▶ _Work task_: Copy out each line featuring the string "Paulo" from the entries beneath.

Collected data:
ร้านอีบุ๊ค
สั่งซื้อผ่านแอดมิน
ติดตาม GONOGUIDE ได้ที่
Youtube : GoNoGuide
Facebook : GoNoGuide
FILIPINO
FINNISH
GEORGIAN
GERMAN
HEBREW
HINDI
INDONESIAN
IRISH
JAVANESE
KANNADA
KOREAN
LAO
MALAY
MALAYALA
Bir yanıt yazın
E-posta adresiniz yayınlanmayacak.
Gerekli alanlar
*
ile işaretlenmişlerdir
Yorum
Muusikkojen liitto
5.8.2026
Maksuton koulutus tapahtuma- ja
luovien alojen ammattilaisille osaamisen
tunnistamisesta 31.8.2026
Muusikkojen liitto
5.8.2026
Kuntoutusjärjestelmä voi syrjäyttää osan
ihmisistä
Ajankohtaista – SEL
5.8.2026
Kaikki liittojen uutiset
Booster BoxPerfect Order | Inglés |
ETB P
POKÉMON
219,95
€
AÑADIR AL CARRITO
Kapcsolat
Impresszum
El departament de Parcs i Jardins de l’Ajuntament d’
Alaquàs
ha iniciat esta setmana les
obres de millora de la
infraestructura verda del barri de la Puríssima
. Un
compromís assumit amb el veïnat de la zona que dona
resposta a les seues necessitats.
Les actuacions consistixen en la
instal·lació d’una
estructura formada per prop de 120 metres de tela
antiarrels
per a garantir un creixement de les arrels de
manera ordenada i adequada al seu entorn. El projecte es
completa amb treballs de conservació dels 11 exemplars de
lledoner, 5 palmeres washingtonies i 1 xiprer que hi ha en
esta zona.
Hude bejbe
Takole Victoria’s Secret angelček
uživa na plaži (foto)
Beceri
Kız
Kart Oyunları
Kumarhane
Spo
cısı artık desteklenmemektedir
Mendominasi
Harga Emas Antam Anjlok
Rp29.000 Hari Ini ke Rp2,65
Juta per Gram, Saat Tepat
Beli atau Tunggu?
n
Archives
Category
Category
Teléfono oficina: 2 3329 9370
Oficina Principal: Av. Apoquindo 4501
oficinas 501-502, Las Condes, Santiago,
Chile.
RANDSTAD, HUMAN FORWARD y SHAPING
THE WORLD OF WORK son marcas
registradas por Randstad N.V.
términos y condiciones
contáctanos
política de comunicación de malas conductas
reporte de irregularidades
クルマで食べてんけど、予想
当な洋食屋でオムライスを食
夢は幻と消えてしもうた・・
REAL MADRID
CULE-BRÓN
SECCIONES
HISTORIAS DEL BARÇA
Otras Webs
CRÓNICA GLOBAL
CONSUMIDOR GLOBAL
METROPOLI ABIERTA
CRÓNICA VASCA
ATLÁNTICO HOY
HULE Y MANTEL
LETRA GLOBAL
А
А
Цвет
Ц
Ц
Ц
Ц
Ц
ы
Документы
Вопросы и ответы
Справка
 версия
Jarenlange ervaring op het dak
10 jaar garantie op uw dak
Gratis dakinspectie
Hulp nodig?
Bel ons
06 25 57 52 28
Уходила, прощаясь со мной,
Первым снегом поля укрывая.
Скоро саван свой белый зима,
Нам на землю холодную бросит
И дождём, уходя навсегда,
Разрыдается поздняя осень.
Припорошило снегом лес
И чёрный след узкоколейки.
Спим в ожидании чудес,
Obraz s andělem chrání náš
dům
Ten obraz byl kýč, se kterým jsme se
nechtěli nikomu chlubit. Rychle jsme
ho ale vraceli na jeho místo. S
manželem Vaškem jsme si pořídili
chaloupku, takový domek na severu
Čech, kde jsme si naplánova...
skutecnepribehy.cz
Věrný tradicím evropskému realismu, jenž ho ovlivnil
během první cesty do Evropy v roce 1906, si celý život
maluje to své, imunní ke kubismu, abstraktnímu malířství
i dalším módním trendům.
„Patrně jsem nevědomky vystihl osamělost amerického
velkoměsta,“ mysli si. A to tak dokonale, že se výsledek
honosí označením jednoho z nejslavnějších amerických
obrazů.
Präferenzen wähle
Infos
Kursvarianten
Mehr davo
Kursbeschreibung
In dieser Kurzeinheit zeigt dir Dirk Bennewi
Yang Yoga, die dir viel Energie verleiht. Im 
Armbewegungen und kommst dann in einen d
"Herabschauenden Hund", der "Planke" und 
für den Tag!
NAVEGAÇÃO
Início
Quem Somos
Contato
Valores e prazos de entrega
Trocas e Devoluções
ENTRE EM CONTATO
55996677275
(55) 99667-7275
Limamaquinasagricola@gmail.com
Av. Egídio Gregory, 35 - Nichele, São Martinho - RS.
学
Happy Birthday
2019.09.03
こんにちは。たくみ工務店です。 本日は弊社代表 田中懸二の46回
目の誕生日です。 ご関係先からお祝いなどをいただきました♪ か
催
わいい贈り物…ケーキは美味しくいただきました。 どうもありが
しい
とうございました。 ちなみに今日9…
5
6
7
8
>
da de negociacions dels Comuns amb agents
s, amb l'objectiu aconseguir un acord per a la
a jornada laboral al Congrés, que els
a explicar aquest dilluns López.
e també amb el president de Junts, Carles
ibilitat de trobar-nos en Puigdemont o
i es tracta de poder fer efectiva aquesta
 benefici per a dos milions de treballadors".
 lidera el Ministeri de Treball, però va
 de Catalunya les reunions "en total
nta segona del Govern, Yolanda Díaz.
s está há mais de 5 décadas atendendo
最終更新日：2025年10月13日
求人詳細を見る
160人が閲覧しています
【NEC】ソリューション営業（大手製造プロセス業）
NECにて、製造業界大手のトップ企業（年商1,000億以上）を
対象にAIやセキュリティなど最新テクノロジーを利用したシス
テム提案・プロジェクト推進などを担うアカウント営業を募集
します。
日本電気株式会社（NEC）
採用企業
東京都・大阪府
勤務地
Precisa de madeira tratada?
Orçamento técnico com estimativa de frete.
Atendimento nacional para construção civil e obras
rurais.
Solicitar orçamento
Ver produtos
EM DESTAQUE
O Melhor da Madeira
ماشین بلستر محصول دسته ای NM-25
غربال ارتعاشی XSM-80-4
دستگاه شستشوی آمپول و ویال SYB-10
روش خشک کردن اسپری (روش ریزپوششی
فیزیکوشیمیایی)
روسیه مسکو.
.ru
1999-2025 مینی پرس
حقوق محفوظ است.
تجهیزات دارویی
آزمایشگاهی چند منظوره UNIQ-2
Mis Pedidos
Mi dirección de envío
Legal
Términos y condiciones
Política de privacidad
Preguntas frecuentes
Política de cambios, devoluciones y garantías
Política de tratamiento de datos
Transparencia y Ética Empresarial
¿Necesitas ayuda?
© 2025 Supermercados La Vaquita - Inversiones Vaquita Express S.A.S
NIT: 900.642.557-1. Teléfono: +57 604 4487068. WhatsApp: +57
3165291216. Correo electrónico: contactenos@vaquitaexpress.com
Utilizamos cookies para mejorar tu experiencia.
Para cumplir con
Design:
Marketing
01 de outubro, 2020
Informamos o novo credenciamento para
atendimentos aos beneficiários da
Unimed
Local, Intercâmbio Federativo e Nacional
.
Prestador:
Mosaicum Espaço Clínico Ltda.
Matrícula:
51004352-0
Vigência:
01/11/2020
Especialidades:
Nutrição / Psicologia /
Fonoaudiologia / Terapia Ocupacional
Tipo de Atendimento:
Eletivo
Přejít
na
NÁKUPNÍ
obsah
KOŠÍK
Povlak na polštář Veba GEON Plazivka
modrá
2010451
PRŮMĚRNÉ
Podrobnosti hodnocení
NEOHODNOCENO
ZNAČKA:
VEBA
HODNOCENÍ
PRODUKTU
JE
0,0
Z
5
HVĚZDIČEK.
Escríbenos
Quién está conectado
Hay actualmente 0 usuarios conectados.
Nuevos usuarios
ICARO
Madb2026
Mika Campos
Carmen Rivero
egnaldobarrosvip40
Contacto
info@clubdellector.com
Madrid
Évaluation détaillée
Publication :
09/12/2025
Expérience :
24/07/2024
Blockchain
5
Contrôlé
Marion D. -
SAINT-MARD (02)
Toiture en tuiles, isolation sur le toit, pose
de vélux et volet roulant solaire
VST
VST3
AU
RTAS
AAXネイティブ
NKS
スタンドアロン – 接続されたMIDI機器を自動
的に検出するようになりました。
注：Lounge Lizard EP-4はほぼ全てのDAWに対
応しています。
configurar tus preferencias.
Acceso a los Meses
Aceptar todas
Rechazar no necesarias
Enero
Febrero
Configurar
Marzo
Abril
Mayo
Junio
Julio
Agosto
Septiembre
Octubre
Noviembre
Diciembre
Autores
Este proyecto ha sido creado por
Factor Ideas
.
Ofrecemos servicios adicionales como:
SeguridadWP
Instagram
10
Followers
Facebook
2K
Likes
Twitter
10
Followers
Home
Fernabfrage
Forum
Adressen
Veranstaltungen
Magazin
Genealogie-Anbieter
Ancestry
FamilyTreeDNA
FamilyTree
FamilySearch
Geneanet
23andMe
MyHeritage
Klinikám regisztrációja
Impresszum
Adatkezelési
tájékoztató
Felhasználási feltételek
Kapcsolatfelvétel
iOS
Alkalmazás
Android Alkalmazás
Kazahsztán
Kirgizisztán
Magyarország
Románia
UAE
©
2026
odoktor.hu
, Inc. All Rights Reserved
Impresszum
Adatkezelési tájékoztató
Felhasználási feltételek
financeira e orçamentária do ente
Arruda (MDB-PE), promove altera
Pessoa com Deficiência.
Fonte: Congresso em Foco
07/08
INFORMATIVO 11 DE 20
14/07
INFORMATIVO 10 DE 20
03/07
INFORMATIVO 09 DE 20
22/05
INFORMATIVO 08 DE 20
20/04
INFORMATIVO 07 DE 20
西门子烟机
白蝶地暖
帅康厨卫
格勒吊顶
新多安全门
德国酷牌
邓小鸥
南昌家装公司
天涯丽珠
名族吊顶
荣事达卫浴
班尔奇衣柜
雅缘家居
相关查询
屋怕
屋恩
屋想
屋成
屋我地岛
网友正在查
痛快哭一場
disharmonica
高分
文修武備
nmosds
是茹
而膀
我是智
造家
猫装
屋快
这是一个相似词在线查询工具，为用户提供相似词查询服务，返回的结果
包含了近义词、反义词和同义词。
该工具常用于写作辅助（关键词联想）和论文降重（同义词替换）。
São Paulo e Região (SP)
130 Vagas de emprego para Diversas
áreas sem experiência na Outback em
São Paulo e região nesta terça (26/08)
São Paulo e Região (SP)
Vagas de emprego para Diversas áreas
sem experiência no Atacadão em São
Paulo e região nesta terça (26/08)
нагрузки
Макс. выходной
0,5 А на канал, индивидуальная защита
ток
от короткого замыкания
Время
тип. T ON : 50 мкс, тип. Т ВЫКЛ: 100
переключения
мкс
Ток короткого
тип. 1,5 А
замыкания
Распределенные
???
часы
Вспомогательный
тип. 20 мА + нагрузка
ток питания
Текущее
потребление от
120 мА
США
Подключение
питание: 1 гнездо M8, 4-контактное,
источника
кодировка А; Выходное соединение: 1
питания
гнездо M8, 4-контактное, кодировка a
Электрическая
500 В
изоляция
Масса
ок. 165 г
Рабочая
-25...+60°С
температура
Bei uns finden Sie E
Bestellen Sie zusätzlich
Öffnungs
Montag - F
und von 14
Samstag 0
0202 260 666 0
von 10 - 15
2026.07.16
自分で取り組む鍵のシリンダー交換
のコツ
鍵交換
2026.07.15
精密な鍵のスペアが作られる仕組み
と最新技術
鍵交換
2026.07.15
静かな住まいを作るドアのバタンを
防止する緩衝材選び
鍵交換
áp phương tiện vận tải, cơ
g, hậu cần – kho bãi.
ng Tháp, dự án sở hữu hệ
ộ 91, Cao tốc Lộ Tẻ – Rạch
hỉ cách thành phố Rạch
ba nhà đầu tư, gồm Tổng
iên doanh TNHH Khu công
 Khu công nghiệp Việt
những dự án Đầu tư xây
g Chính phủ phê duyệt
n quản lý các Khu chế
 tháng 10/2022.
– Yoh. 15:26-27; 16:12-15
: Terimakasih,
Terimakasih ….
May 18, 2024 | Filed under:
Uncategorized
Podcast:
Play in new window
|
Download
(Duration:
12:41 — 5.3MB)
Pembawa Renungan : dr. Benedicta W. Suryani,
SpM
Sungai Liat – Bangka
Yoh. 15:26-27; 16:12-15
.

▶ _Response_:
São Paulo e Região (SP)
São Paulo e região nesta terça (26/08)
São Paulo e Região (SP)
Paulo e região nesta terça (26/08)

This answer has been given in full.